Он резко поднялся, стряхнув с себя ее руку, которую она снова положила ему на плечо.

— Я сказал, иди! Убирайся и не суй свой нос куда не следует, потому что только благодаря этому я держу все эти годы тебя в своем доме!

— Нет, не только из-за этого.

— Что?

— Еще потому, что только я способна стерпеть ваш бешеный нрав, — Нора улыбнулась горькой, но мягкой улыбкой.

Злоба исчезла с лица Джека, остались лишь печаль и усталость.

— Прости меня, Нора, я не хотел быть грубым. Не хотел тебя обидеть.

— Я знаю, поэтому никогда не обижаюсь. Пойдемте, Джек. Я сделаю вам горячего чая… с пирожными. Хотите пирожных?

— Пирожных? Да, хочу, — чуть слышно подавлено ответил он.

Он пошел в кабинет и разместился в удобном кресле. Нора принесла ему чай и пирожные, как обещала. Но он к ним так и не прикоснулся. Раздался телефонный звонок. Сердце у него подскочило. Взяв трубку, он почувствовал резкий прилив невыносимого раздражения, услышав голос Рэя. Этот тупица доставал его весь день и весь вечер, звоня через каждый час и спрашивая, не вернулась ли Кэрол.

— Нет, ее нет, — с трудом сохраняя остатки хладнокровия, ответил Джек и на этот раз.

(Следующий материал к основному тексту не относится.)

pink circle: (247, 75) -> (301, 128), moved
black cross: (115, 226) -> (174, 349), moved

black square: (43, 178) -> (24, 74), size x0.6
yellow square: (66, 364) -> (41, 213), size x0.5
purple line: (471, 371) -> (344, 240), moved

— Я не пойму, чего ты сидишь? — кипятился Рэй на том конце провода. — Неужели тебя совершенно не волнует, куда исчезла твоя жена? А если с ней что-нибудь случилось, если она попала в беду?

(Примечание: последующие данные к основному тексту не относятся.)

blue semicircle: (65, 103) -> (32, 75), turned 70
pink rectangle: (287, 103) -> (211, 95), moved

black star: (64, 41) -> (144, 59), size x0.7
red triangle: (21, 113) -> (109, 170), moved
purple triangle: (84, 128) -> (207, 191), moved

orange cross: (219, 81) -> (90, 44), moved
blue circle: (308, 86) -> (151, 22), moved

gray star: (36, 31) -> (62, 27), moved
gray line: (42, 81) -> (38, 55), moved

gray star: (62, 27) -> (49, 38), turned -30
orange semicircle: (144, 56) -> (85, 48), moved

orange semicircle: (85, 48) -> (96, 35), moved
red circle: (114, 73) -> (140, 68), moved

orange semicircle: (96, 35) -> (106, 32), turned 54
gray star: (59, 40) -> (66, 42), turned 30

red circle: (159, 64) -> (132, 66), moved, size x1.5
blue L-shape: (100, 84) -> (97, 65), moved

— В таком случае, в следующий раз подумает, прежде чем сбегать, — холодно ответил Джек.

— Ты, бездушная скотина… а еще говорил, что любишь ее! Ни черта не любишь! Как ты можешь быть так спокоен? Ведь у нее нет такой привычки, исчезать бесследно, убегать. Вспомни, в каком она была состоянии… вдруг она сделает какую-нибудь глупость… Я звонил Берджесам, но там она не появлялась. У Пегги не берут трубку. Что ты молчишь, ублюдок? Ты собираешься ее искать или нет?

— Нет.

Рэй разразился грязными ругательствами, а Джек равнодушно положил трубку. Дыхание его стало тяжелым. Он хотел сам позвонить и Берджесам, и Пегги, но так и не позвонил. Это было слишком унизительно, искать ночью жену. Объяснять чужим людям, что она сбежала от него. Но Рэю-то что, он, наверное, с превеликим удовольствием поведал Кармен о том, что происходит, рассказал, какой он, Джек, подлец, что довел их смиренную девочку до того, что она сбегает из дома, от него.

Что ж, у Берджесов ее нет. Он так и думал.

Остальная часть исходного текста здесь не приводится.